LeyCem’in kısacık geçmişi de baya tatlıydı. Ben başta daha uzun süreli bir ilişkileri olmuştur diye düşünmüştür ama öyle değilmiş. Cem’in direkt hoşlandığını belli edip davette bulunması falan da güzeldi. Zaten aralarında hiç negatif bir enerji yok, tartışsalar bile. Cem Leyla’dan daha sempatik ve pozitif davranıyor çoğu zaman, ama Leyla’nın da karşı koyamayacağı şimdiden belli. Hisleri çoktan harekete geçti çünkü.
Leyla’nın aşırı sinirlenip “bana hanım diyeceksin” diye çocuğa çıkışmasına üzüldüm, gereksizdi. Keşke anlayıp dinleseydi bi, her şeyi çok yanlış anladı maalesef. Ama Cem eninde sonunda düzeltecek her şeyi, inanıyorum. İkisi birleşip çok güçlü olacaklar sektörde aşırı eminim buna.
Bu bölüm başımıza gelen bazı şeyler: Leyla’nın kelimenin tam anlamıyla işkolik olduğunu öğrenmemiz, davette yaşanan klişe kıskançlık bakışması, şirketin karakter yoksunu kurulu yüzünden defalarca sinir krizi geçirmek.

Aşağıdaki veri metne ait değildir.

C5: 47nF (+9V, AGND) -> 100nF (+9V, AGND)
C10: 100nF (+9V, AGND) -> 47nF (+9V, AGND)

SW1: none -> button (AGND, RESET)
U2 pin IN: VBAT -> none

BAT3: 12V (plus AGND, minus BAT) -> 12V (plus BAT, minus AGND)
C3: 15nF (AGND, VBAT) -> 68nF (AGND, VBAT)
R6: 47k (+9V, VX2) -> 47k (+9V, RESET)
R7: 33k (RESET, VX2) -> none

Yeri gelmişken hemen saydıralım. Edecek küfür bile bulamıyorum. Partideyken sabah için toplantıya çağrılınca nasıl heveslendi Leyla, kıyamam. Utanmadan emeklerine sağlık dediler kıza, dalga geçer gibi saha müdürü ol muhabbeti yaptılar, gülerek konuştular. Rezil, aşırı cinsiyetçi, pislik, arsız ve pişkinler. Acayip tiksindim izlerken, çok rahatsız oldum. En kötüsü de gerçek hayatta böylelerinin çokça var olması.

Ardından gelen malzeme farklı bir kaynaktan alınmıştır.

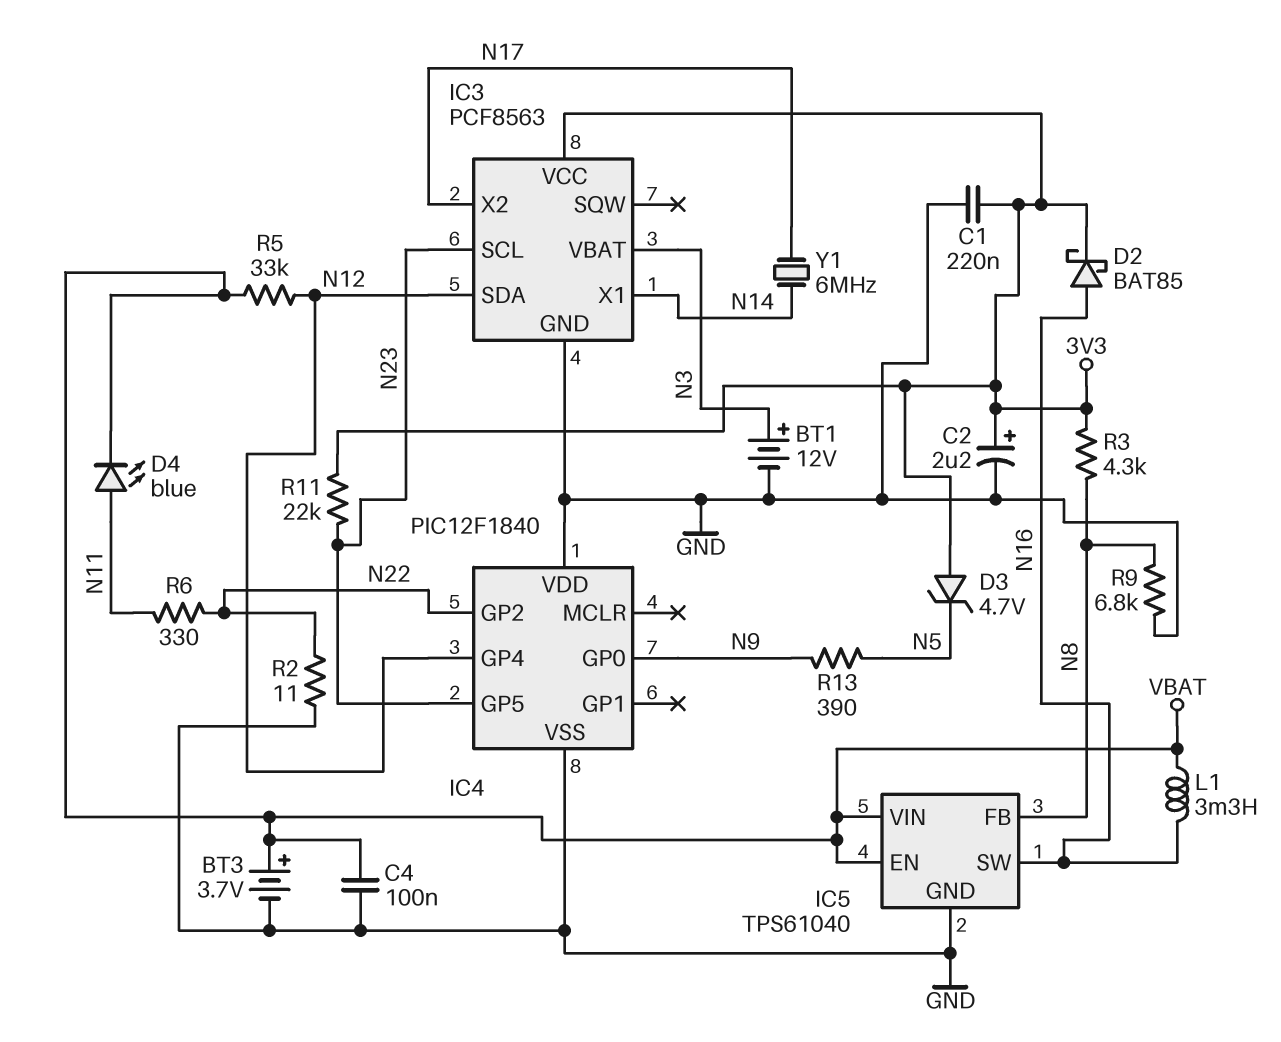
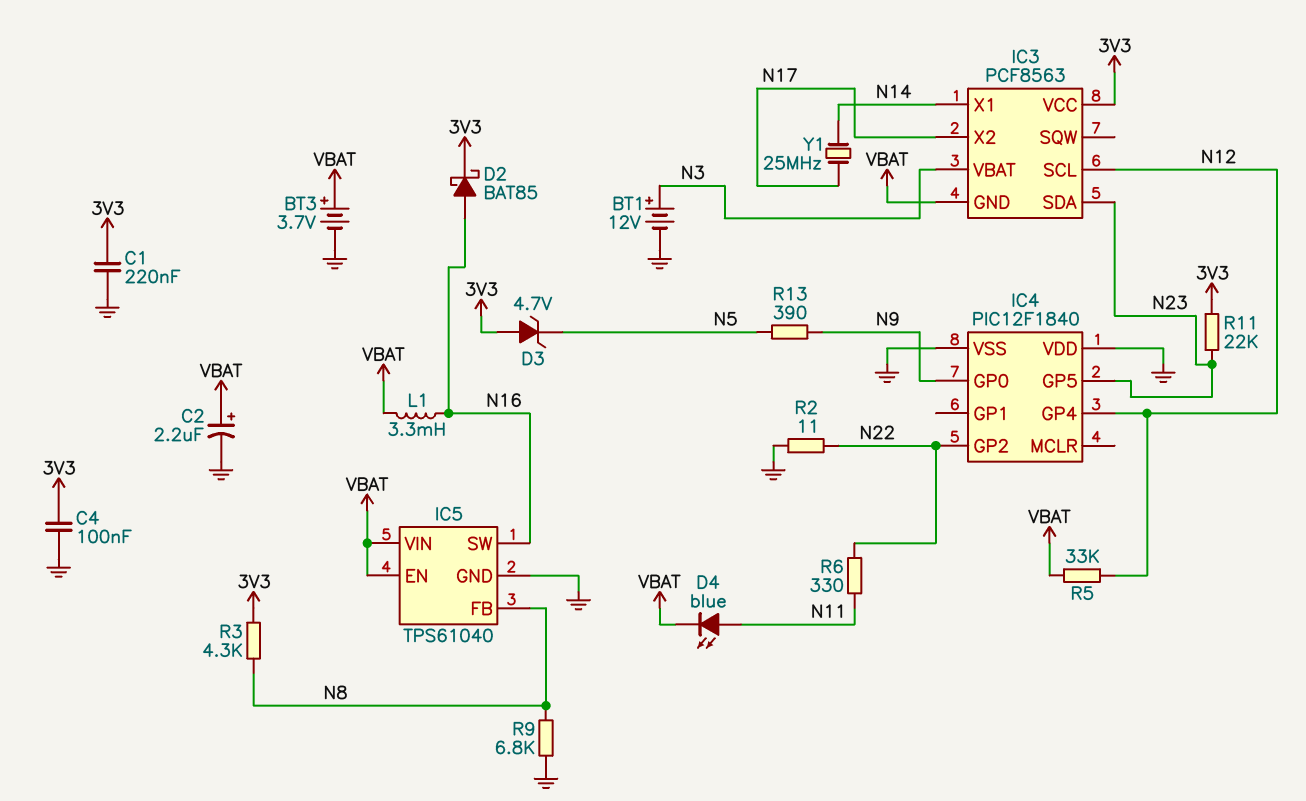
C2: 2.2uF (plus 3V3, minus GND) -> 2.2uF (plus VBAT, minus GND)
C4: 100nF (GND, VBAT) -> 100nF (3V3, GND)
IC3 pin GND: GND -> VBAT
IC3 pin SCL: N23 -> N12
IC3 pin SDA: N12 -> N23
Y1: 6MHz (N14, N17) -> 25MHz (N14, N17)

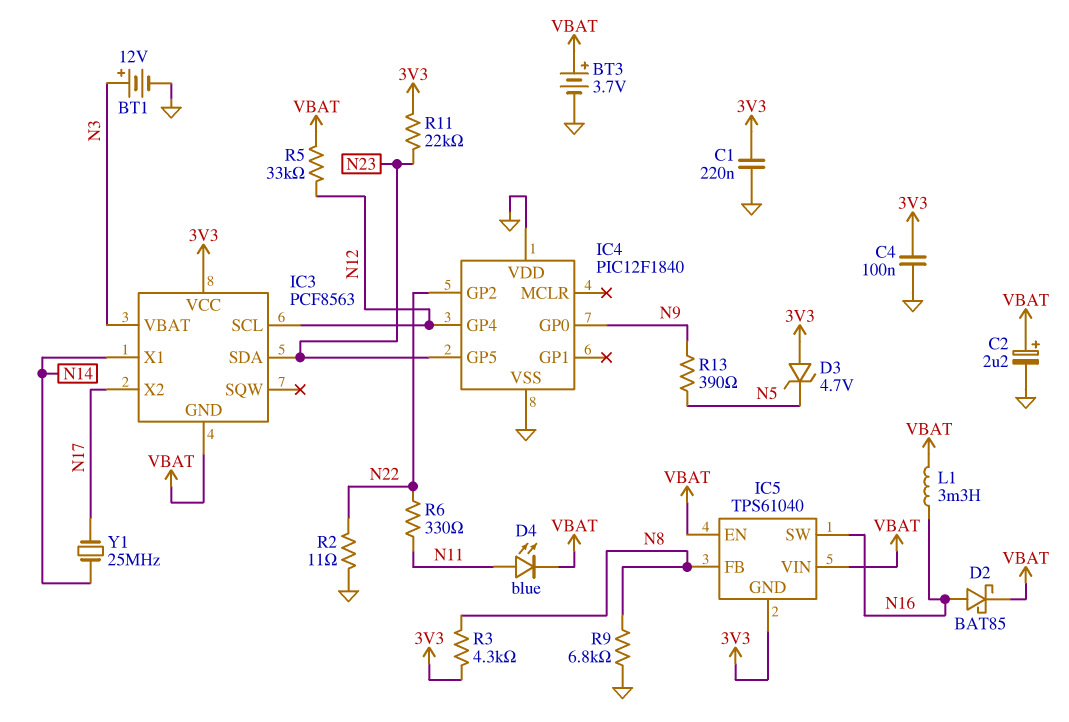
D2: schottky BAT85 (A N16, K 3V3) -> schottky BAT85 (A N16, K VBAT)
IC5 pin GND: GND -> 3V3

O kadar akılsızlar ki, Cem aşkım karşı çıkıp tepki gösterince “aCımIştIr” dediler. Gözlerinin önünde markayı bu hale getiren, her şeyi halleden başaran Leyla olmasına rağmen önyargıları yok olmamış, o kadar kör gözlü ve kıtlar. BUNLAR VALLAHİ EĞİTİLMEZDİR
Sona doğru Cem Leyla’nın yanına tekrar gidince, içeri girdiği için çok sevinmiştim. Kendini açıklayacak Leyla öğrenecek onun her şeyden habersiz olduğunu diye. Ama hayallerim suya düştü tabi. Konuştular konuşmasına da, Leyla ağzına tıktı her şeyi çocuğun, müsade etmedi düzgünce açıklamasına. Dolayısıyla Cem de daha fazla dayanamayıp kabul etti savaşmayı, napsın gariban. 😂
Şaka bir yana, o sahnede bile aralarındaki enerji çok tatlıydı. Bir de Cem “bir gün anlayacaksın beni” dedi ya, mutlu oldum. Böyle ılımlı olması çok hoşuma gidiyor.

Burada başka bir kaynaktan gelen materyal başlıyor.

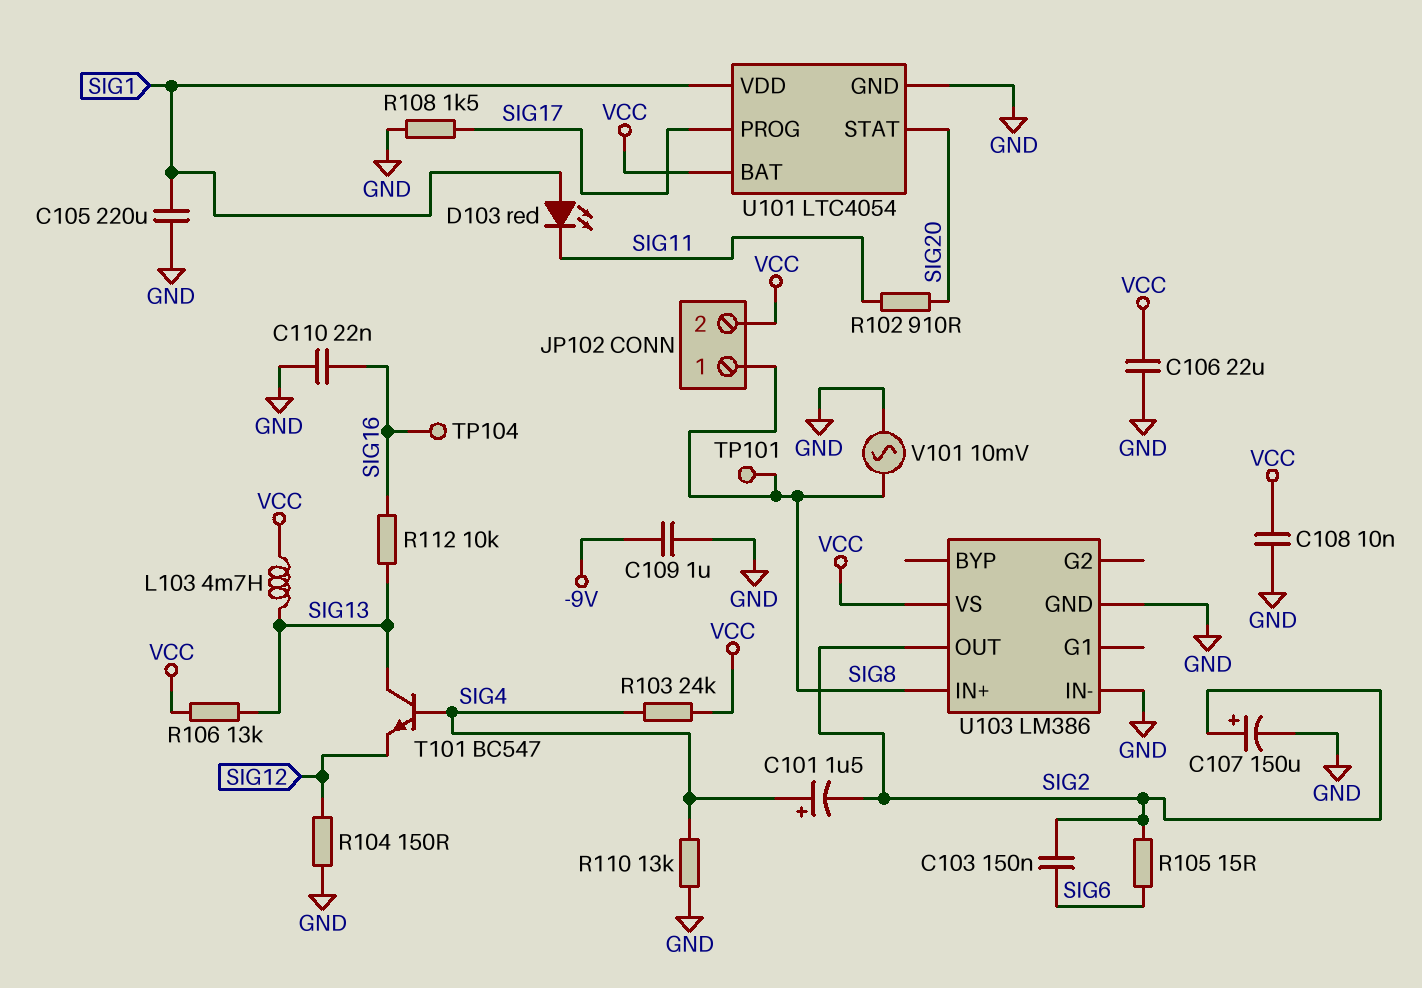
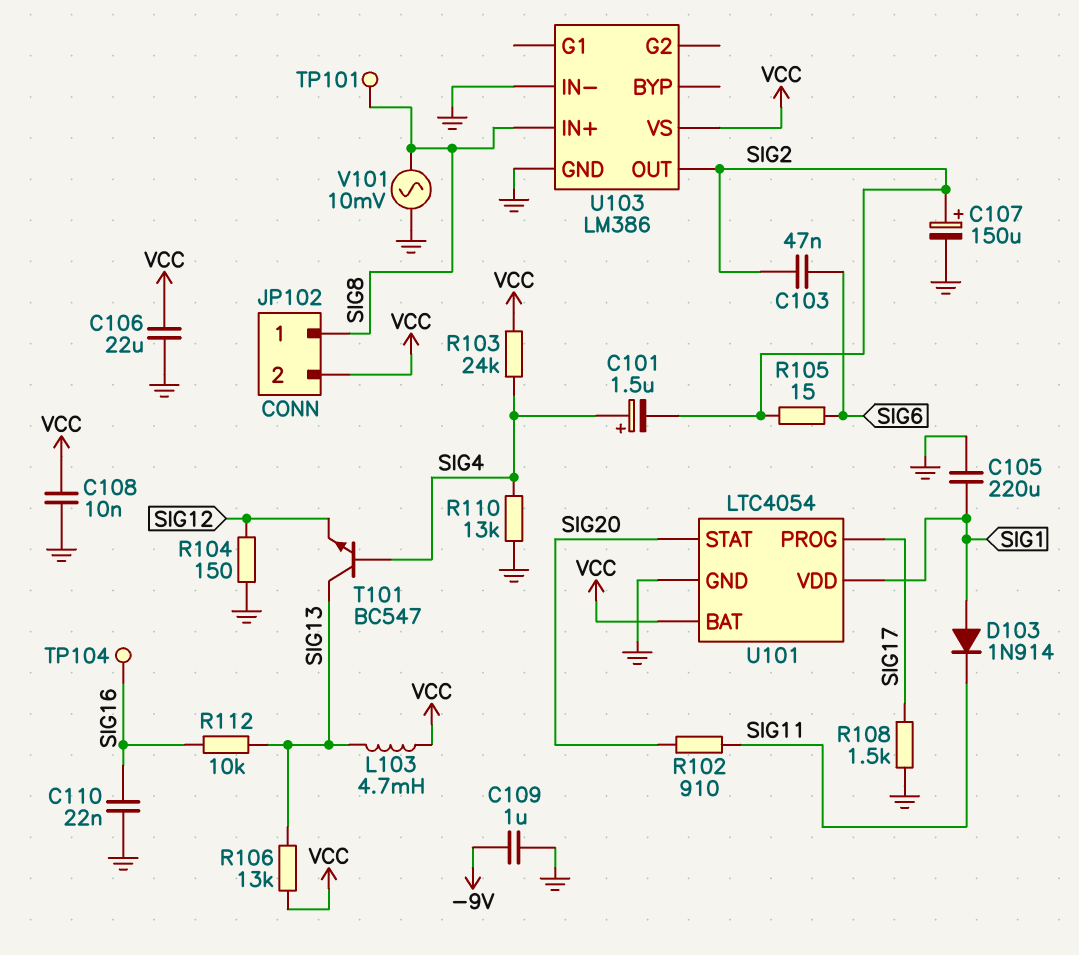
C103: 150nF (SIG2, SIG6) -> 47nF (SIG2, SIG6)
D103: LED red (A SIG1, K SIG11) -> diode 1N914 (A SIG1, K SIG11)

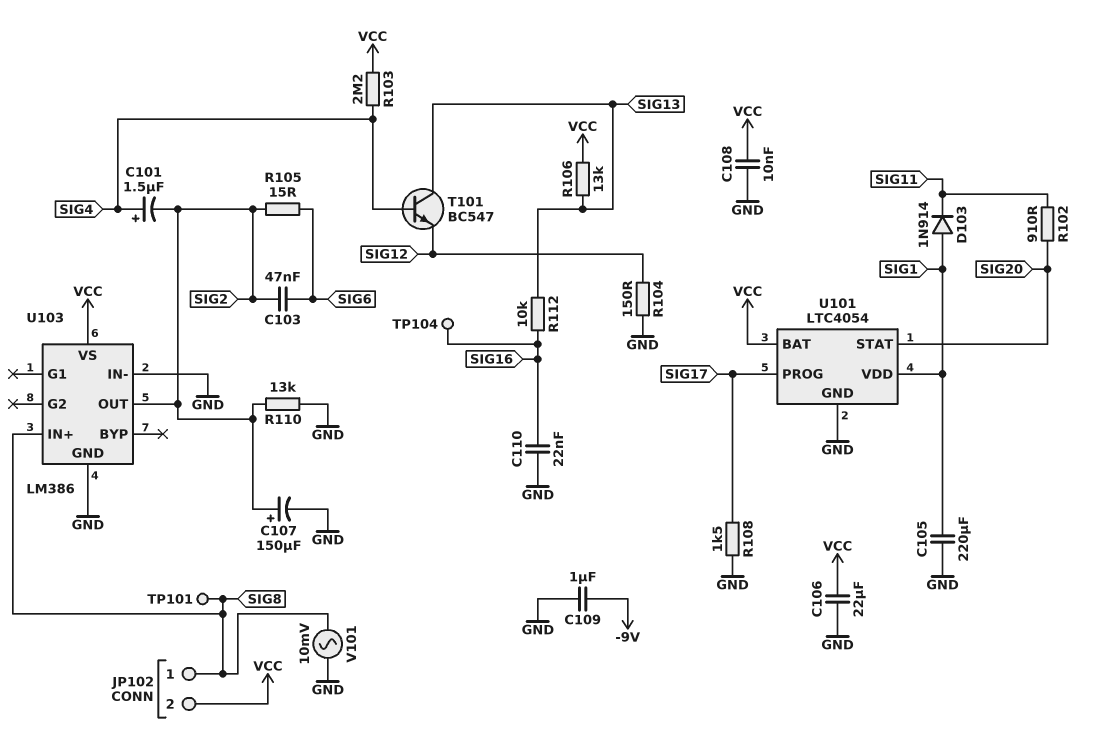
L103: 4.7mH (SIG13, VCC) -> none
R103: 24k (SIG4, VCC) -> 2.2M (SIG4, VCC)
R110: 13k (GND, SIG4) -> 13k (GND, SIG2)

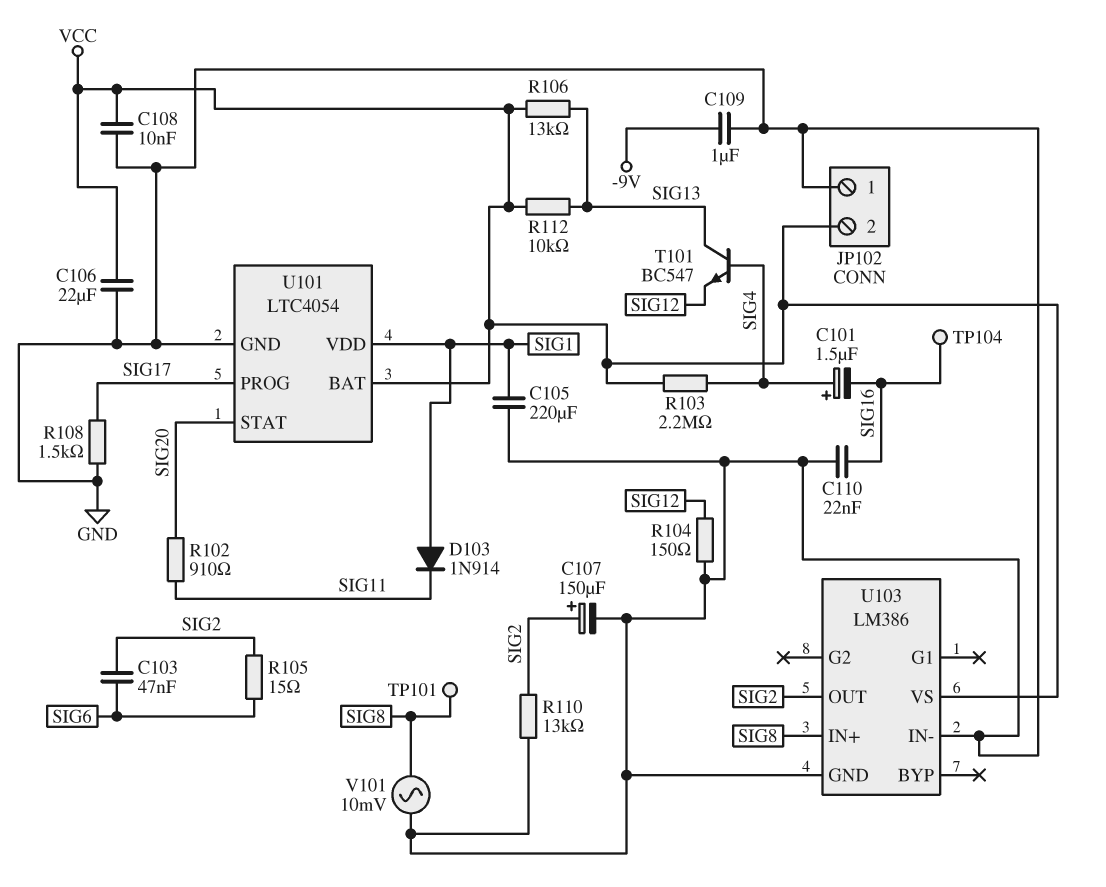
C101: 1.5uF (plus SIG4, minus SIG2) -> 1.5uF (plus SIG4, minus SIG16)
JP102 pin 1: SIG8 -> GND
R112: 10k (SIG13, SIG16) -> 10k (SIG13, VCC)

Pes etmeyen Leyla’yı gördüğümüz ikinci bölüm fragmanına dair söylemek istediğim ufak bir şey var. Eğer yanlış bakmadıysam “lujuria” şehvet demekmiş. “Tutku” gibi bir anlama da geliyor olabilir bence. Öyle işte..
Son olarak, Cem’i resmen çıkmaza soktular. Oyuna geldi ve şu an yapabileceği bir şey yok. Bakalım şirkette işler nasıl ilerleyecek, çok eğleneceğimize inanıyor ve o herkesi kendileri gibi aptal ve cinsiyetçi zanneden karaktersizlerin layıklarını bulacağı anları iple çekiyorum. Umarım çabuk kavuşuruz o anlara ve umarım Leyla gerçeği çok geçmeden herhangi bir şekilde öğrenir.
Muhtemelen her bölümden sonra buluşacağız, dizinin kaliteli şekilde devam etmesini diliyor ve iyi günler diyorum. Görüşürüz!